Records supplied: Begin

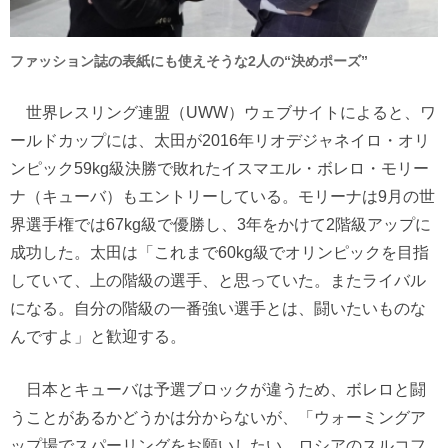
ファッション誌の表紙にも使えそうな2人の“決めポーズ”
世界レスリング連盟（UWW）ウェブサイトによると、ワ
ールドカップには、太田が2016年リオデジャネイロ・オリ
ンピック59kg級決勝で敗れたイスマエル・ボレロ・モリー
ナ（キューバ）もエントリーしている。モリーナは9月の世
界選手権では67kg級で優勝し、3年をかけて2階級アップに
成功した。太田は「これまで60kg級でオリンピックを目指
していて、上の階級の選手、と思っていた。またライバル
になる。自分の階級の一番強い選手とは、闘いたいものな
んですよ」と歓迎する。
日本とキューバは予選ブロックが違うため、ボレロと闘
うことがあるかどうかは分からないが、「ウォーミングア
ップ場でスパーリングをお願いしたい。ロシアのスルコフ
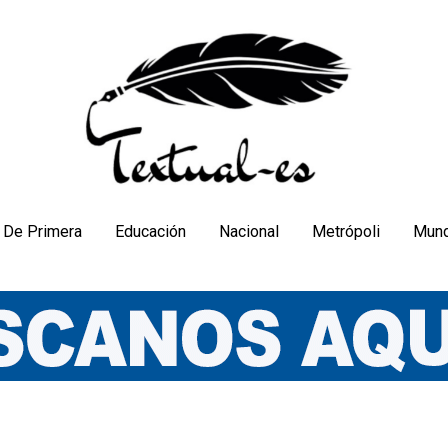
De Primera
Educación
Nacional
Metrópoli
Mun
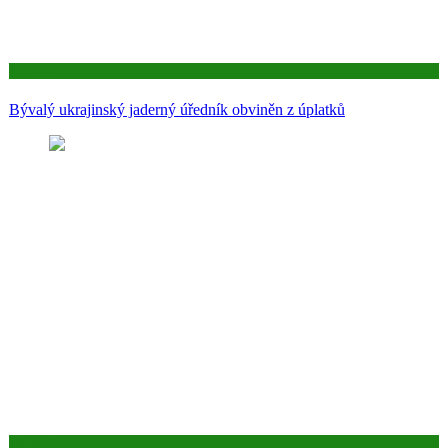
Aktuality
Bývalý ukrajinský jaderný úředník obviněn z úplatků
Aktuality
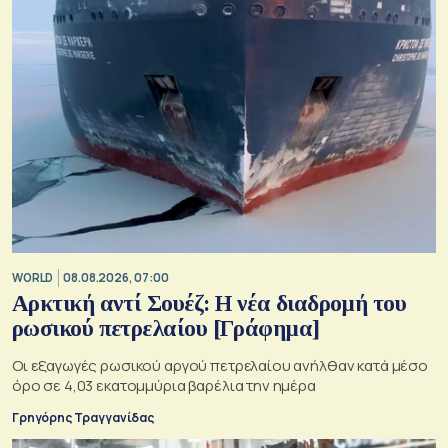
WORLD
08.08.2026, 07:00
Αρκτική αντί Σουέζ: Η νέα διαδρομή του
ρωσικού πετρελαίου [Γράφημα]
Οι εξαγωγές ρωσικού αργού πετρελαίου ανήλθαν κατά μέσο
όρο σε 4,03 εκατομμύρια βαρέλια την ημέρα
Γρηγόρης Τραγγανίδας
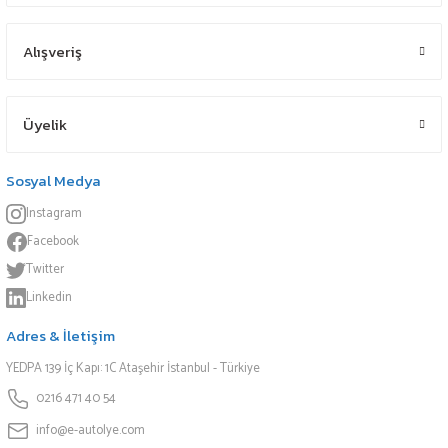
Alışveriş
Üyelik
Sosyal Medya
Instagram
Facebook
Twitter
Linkedin
Adres & İletişim
YEDPA 139 İç Kapı: 1C Ataşehir İstanbul - Türkiye
0216 471 40 54
info@e-autolye.com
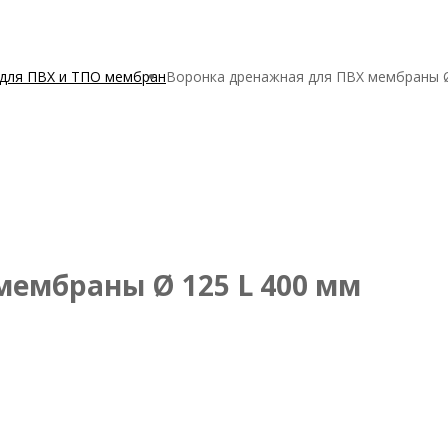
 для ПВХ и ТПО мембран
Воронка дренажная для ПВХ мембраны Ø
мембраны Ø 125 L 400 мм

Records supplied: End

> _Problem description_
Copy out the text of all the records with every "Aktuality" changed to "Zprávy" and nothing else altered. Leave the pictures out.

> _Completed task_
ファッション誌の表紙にも使えそうな2人の“決めポーズ”
世界レスリング連盟（UWW）ウェブサイトによると、ワ
ールドカップには、太田が2016年リオデジャネイロ・オリ
ンピック59kg級決勝で敗れたイスマエル・ボレロ・モリー
ナ（キューバ）もエントリーしている。モリーナは9月の世
界選手権では67kg級で優勝し、3年をかけて2階級アップに
成功した。太田は「これまで60kg級でオリンピックを目指
していて、上の階級の選手、と思っていた。またライバル
になる。自分の階級の一番強い選手とは、闘いたいものな
んですよ」と歓迎する。
日本とキューバは予選ブロックが違うため、ボレロと闘
うことがあるかどうかは分からないが、「ウォーミングア
ップ場でスパーリングをお願いしたい。ロシアのスルコフ
De Primera
Educación
Nacional
Metrópoli
Mun
Zprávy
Bývalý ukrajinský jaderný úředník obviněn z úplatků
Zprávy
WORLD
08.08.2026, 07:00
Αρκτική αντί Σουέζ: Η νέα διαδρομή του
ρωσικού πετρελαίου [Γράφημα]
Οι εξαγωγές ρωσικού αργού πετρελαίου ανήλθαν κατά μέσο
όρο σε 4,03 εκατομμύρια βαρέλια την ημέρα
Γρηγόρης Τραγγανίδας
Alışveriş
Üyelik
Sosyal Medya
Instagram
Facebook
Twitter
Linkedin
Adres & İletişim
YEDPA 139 İç Kapı: 1C Ataşehir İstanbul - Türkiye
0216 471 40 54
info@e-autolye.com
 для ПВХ и ТПО мембран
Воронка дренажная для ПВХ мембраны Ø
мембраны Ø 125 L 400 мм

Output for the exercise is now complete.